Liability for bounced cheques can sometimes be mitigated by demonstrating a good faith attempt to settle the debt or negotiate with the creditor. In some cases, showing that the cheque was issued mistakenly may help reduce penalties.

10. What is the impact of Federal Decree-Law No. (14) of 2020 on bounced cheque cases?

The Federal Decree-Law No. (14) of 2020 on Criminalization of Bounced Cheques introduced more lenient penalties for bounced cheque cases in the UAE, focusing more on civil settlements rather than criminal prosecution.

11. Is a cheque signatory always liable if the company closes?

Yes, the cheque signatory is typically liable for any cheques they signed, even if the company has been dissolved. Creditors may pursue the signatory for payment.

12. Can a creditor file a case in both civil and criminal courts for a bounced cheque?

Yes, a creditor can file both a civil case to recover the owed amount and a criminal case, depending on the nature and intent of the bounced cheque.

13. What penalties can a cheque signatory face for a bounced cheque?

Penalties may include fines, imprisonment, and in some cases, asset seizures to cover the amount owed. The severity of penalties depends on the amount and intent behind the bounced cheque.

14. Can the bounced cheque amount be negotiated or settled out of court?

Yes, in many cases, creditors and cheque signatories can negotiate a settlement out of court, which can result in reduced penalties and avoidance of criminal charges.

15. What happens if a cheque bounces after the LLC has been officially dissolved?

After the LLC is dissolved, creditors can no longer pursue the company itself but may take legal action against the cheque signatory for the bounced cheque.

16. Can a cheque bounce due to reasons other than insufficient funds?

Yes, a cheque can bounce for various reasons, including mismatched signatures, incorrect dates, or the account being closed.

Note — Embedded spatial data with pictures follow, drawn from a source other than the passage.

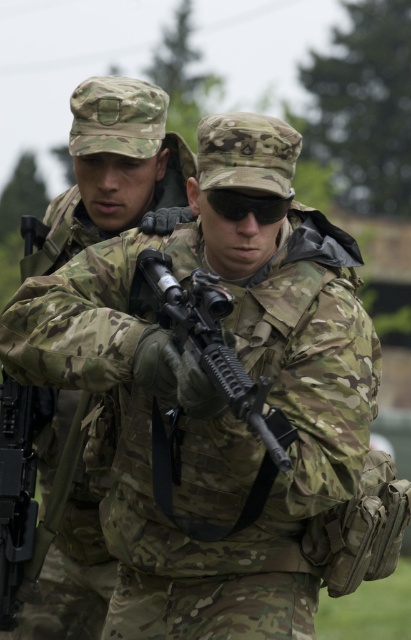
You are a military supply officer tasked with packing gear into a transport container. The container has a width limit of 1 meter. You have to place both the camo uniform at center and the matte black rifle at center inside. Which item will require more space in width to fit properly?

The camo uniform at center has a larger width than the matte black rifle at center, so the camo uniform at center will require more space in width to fit properly.

You are a drone operator controlling a drone that needs to fly from point A to point B. The path must stay above the two individuals in the image. The first point is at coordinates point A at (124, 81) and the second point is at point B at (193, 308). Since the path must stay above both individuals, which point should the drone start from to ensure it can safely navigate between them?

Point A at (124, 81) is behind point B at (193, 308). To ensure the drone can safely navigate between them while staying above both individuals, the drone should start from point B at (193, 308) and fly towards point A at (124, 81). This way, the path will naturally stay above both individuals as it moves from the front to the back.

Based on the scene description, can you determine if the camo uniform at center is positioned higher than the matte black rifle at center?

Yes, the camo uniform at center is located above the matte black rifle at center, so it is positioned higher.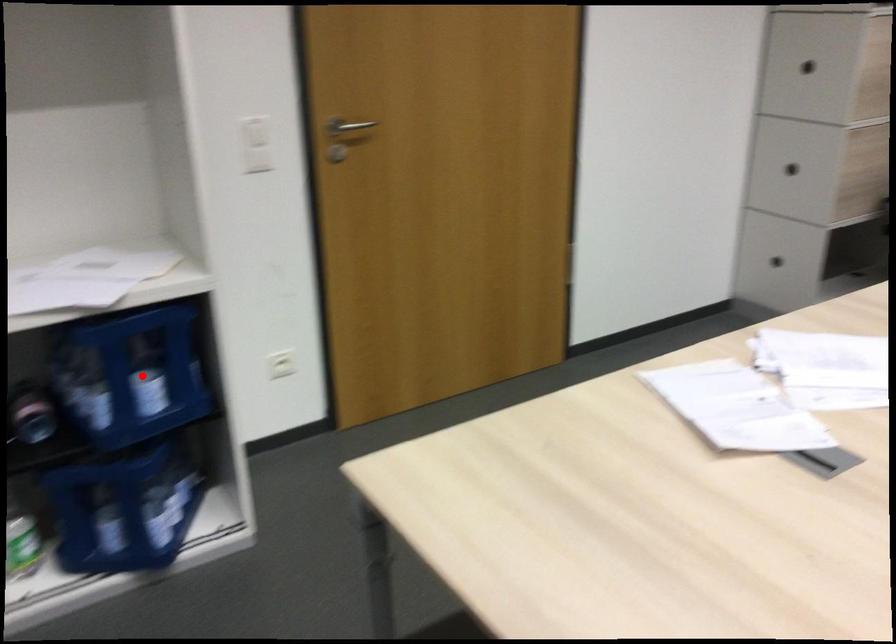
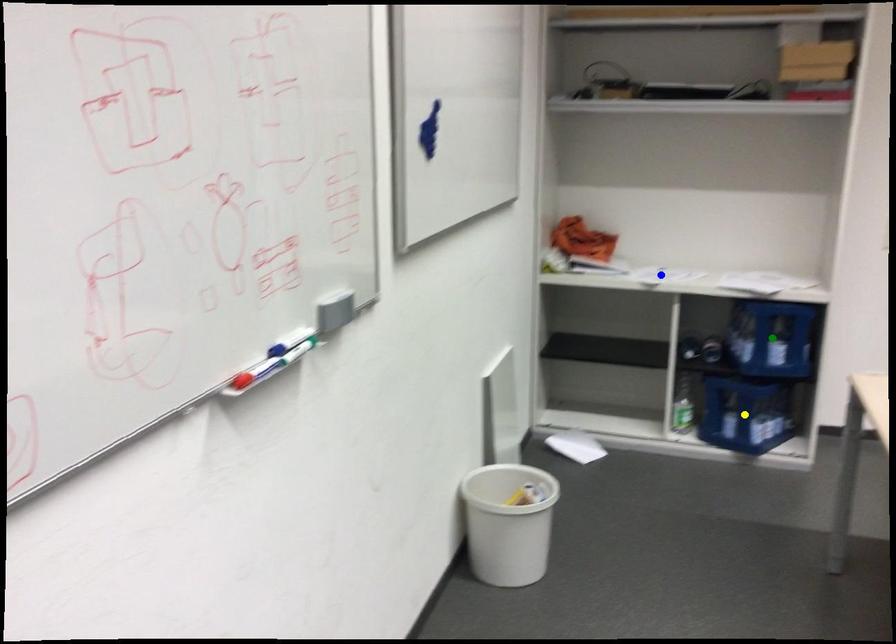
Question: I am providing you with two images of the same scene from different viewpoints. A red point is marked on the first image. You are given multiple points on the second image. Which point in image 2 represents the same 3d spot as the red point in image 1?

Choices:
 (A) green point
 (B) yellow point
 (C) blue point

Answer: (A)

17. Can the bank be held responsible for a bounced cheque?

In most cases, the bank is not held responsible for a bounced cheque unless there is clear evidence of a banking error. Responsibility primarily lies with the cheque issuer.

18. Is there a time limit for filing a claim for a bounced cheque?

Yes, creditors must file a claim within a certain period, typically within three years for civil claims. However, criminal complaints may have shorter or longer timelines depending on the specifics of the case.

19. Can cheque signatories appeal a criminal sentence for a bounced cheque?

Yes, cheque signatories can appeal a criminal sentence, especially if there were errors in the trial process or new evidence is brought forward.

20. What should companies and individuals do to avoid bounced cheque liabilities?

Companies and individuals should ensure that there are sufficient funds in the account, avoid signing post-dated cheques without certainty of payment, and maintain clear communication with creditors to avoid legal complications.